“But I don’t want you to have done.”

“Why, you forbade me to touch upon what you call dangerous ground.”

“Bah! That’s another thing. I don’t want you to be grateful. But of course I like to hear about you going fishing. I could almost wish that you and I could go and have a few hours together on Dartmoor now.”

“And we cannot,” said Morny quietly.

“No; but we might try for bonito or dolphins. But go on. I want you to tell me about how you got on. Did you go to that prison guard two hours before sundown?”

“Oh yes. He was as friendly as ever he could be, just because he found that I was fond of fishing, and lent me his rod and line and flies that he made himself, and told me the best places to go to, and he was as pleased as I was when I came back to the prison with a dozen and a half of little trout. Oh, I remember so well almost every word he said.”

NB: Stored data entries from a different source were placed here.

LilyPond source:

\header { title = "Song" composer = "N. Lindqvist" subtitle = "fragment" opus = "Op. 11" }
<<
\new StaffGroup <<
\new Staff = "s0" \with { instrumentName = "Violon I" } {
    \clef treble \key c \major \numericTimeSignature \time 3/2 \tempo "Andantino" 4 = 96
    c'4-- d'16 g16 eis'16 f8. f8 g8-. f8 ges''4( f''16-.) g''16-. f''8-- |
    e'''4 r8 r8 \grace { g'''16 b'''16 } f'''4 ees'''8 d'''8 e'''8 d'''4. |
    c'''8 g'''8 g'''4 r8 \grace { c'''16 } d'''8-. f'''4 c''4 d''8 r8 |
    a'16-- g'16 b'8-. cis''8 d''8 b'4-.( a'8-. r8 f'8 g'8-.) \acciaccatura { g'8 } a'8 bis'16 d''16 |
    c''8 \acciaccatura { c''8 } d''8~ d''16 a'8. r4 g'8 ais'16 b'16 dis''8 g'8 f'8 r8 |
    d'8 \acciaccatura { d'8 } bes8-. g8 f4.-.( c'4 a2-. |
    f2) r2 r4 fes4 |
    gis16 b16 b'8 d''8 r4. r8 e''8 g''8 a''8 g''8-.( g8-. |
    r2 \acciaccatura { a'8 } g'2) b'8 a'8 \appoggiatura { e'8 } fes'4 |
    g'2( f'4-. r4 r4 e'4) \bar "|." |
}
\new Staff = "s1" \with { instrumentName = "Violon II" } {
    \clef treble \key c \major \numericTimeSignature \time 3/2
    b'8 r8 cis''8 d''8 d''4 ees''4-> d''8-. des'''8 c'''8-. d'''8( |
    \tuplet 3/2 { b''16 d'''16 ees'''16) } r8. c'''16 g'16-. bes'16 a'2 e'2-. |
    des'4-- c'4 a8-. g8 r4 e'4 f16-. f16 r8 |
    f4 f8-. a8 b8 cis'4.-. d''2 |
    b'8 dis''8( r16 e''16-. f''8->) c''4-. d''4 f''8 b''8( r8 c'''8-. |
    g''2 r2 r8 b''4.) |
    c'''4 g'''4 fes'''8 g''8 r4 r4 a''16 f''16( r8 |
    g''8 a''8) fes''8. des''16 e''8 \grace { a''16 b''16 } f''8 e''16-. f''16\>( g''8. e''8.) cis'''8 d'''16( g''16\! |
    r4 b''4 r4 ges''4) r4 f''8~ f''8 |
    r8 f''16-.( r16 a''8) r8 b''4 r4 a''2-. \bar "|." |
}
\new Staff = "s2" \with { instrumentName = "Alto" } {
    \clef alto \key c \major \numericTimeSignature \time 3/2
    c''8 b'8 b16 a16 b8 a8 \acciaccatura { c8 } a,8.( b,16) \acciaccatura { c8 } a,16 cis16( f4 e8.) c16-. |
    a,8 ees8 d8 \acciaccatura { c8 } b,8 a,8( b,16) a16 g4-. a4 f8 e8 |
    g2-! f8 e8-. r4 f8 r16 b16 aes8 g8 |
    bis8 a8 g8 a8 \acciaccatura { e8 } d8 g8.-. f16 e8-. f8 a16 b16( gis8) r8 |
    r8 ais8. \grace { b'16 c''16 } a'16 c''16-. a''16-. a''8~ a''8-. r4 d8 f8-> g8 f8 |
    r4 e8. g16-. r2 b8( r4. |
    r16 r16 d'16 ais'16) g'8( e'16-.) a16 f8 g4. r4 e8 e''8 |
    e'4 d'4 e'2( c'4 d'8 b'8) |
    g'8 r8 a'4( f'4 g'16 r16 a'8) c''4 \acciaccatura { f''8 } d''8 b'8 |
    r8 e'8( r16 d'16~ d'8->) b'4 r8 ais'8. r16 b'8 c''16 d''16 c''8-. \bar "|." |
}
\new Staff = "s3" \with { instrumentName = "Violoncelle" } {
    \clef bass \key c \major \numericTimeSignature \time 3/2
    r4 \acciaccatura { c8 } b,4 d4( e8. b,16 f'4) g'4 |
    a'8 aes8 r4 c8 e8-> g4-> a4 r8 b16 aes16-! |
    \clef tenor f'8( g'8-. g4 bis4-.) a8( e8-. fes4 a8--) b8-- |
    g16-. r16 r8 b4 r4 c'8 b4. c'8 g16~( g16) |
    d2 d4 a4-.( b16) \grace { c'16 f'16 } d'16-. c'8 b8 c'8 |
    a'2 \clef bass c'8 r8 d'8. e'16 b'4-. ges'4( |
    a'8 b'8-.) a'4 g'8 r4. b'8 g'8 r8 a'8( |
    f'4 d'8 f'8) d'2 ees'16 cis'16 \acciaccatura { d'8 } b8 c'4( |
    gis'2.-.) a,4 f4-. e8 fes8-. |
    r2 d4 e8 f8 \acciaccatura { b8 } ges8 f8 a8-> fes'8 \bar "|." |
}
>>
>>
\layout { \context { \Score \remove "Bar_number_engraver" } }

“Well, what did he say?” cried Rodd eagerly.

“Oh, he was a good-humoured droll fellow, though he looked so gruff, for when I showed him my fish he slapped me on the shoulder and said, ‘Well done, young ’un! You are one of the right sort after all.’ And then he told me to take the fish into his quarters, and his missus, as he called her, would cook them for me so that I could take them to my sick father; and when I thanked him he said it was all right, and that he and his ‘missus’ had been talking together about how bad the French captain looked, and that I had better get him a nice little dish like that as often as I could.”

Morny stopped again, and Rodd gazed at him impatiently.

“Here, I say,” he cried, “what a tantalising sort of chap you are! Why, I could tell a story better than you.”